Researchers at the University of Queensland have created a technology that will help create safer hybrid viruses at higher volumes for research and diagnostic efforts involving mosquito-borne diseases.

The key to the technology was the Binjari virus. Study researchers exploited the benign characteristics of the virus, which is inert to humans, to produce ‘dangerous looking’ mosquito-borne viruses such as Zika and dengue, but which cannot grow in humans or animals.

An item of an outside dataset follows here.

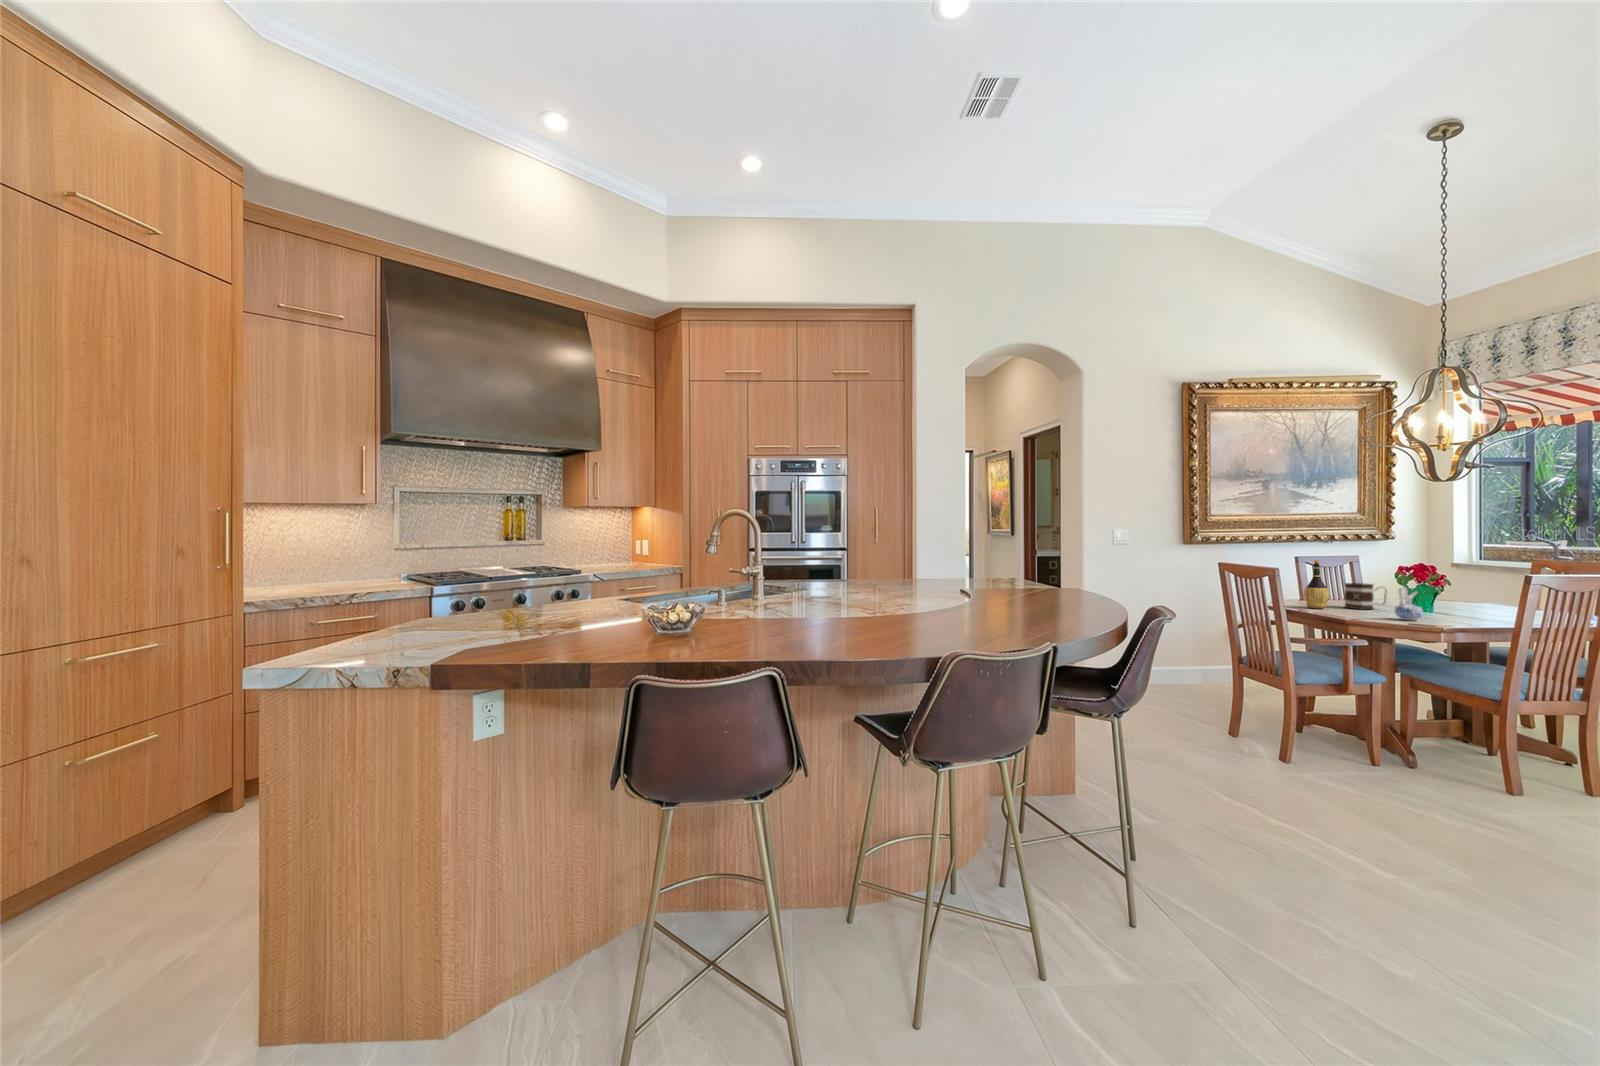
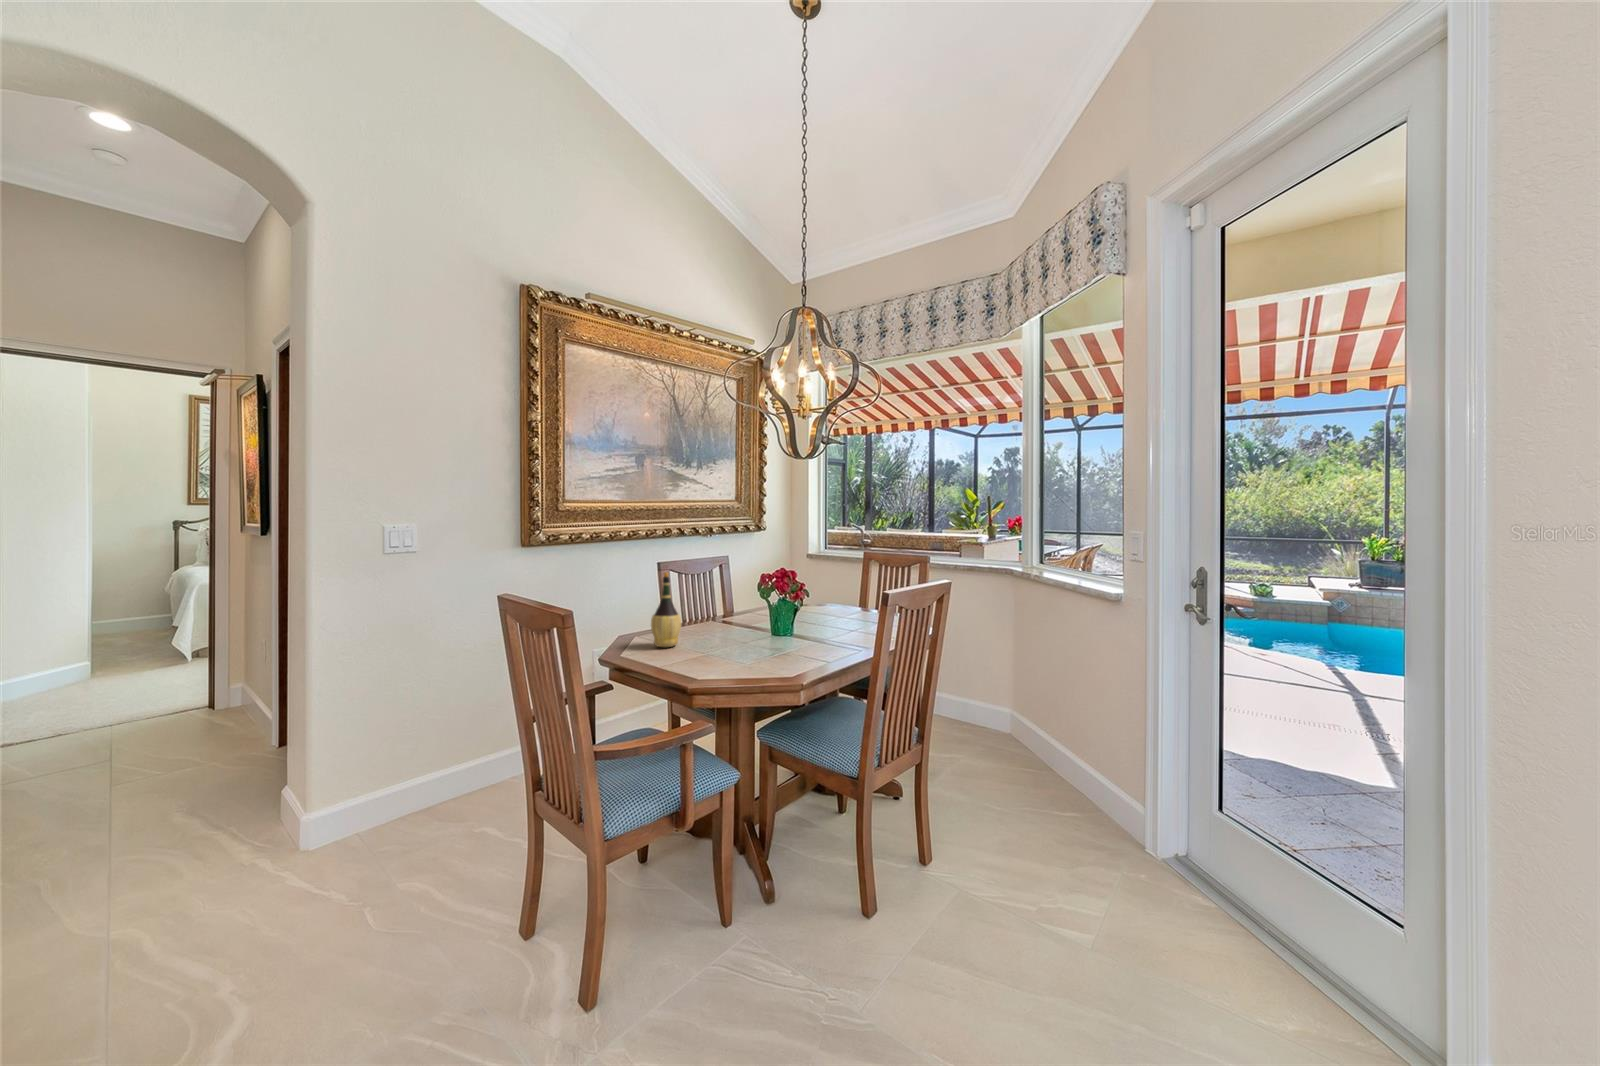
mug: present [1345,583,1387,609] -> none [701,601,747,641]
ceramic pitcher: present [1395,587,1423,621] -> none [748,616,779,668]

“We were originally hoping to gain insights into how mosquito-borne viral diseases evolve – viruses like Zika, yellow fever, and dengue,” said Dr. Jody Hobson-Peters, of the Queensland School of Chemistry and Molecular Biosciences. “We were also hoping to discover new viruses that might be useful for biotechnology or as biological control agents. The Binjari virus stood out, and while it grows to very high levels in mosquito cells in the lab, it’s completely harmless and cannot infect humans or other vertebrate species. And it is incredibly tolerant for genetic manipulation, allowing us to swap important genes from pathogenic viruses like Zika, West Nile, and dengue into the Binjari genome.”

What this amounts to is a new biotechnology platform that demands little in the way of biocontainment, allowing for safer development. The team — which also includes researchers from the QIMR Berghofer Medical Research Institute — hopes to move the technology further toward human applications.

“The main advantage of this system is that it is safe,” Professor Andreas Suhrbier, of the QIMR Berghofer Medical Research Institute, said. “These hybrids cannot infect humans, meaning that manufacture of vaccines and diagnostic reagents don’t require the strict and expensive biosecurity infrastructure ordinarily needed to grow these pathogenic viruses.”

Suhrbier continued, stating that the technology will revolutionize vaccine manufacturing and create a faster process of high-volume vaccine development.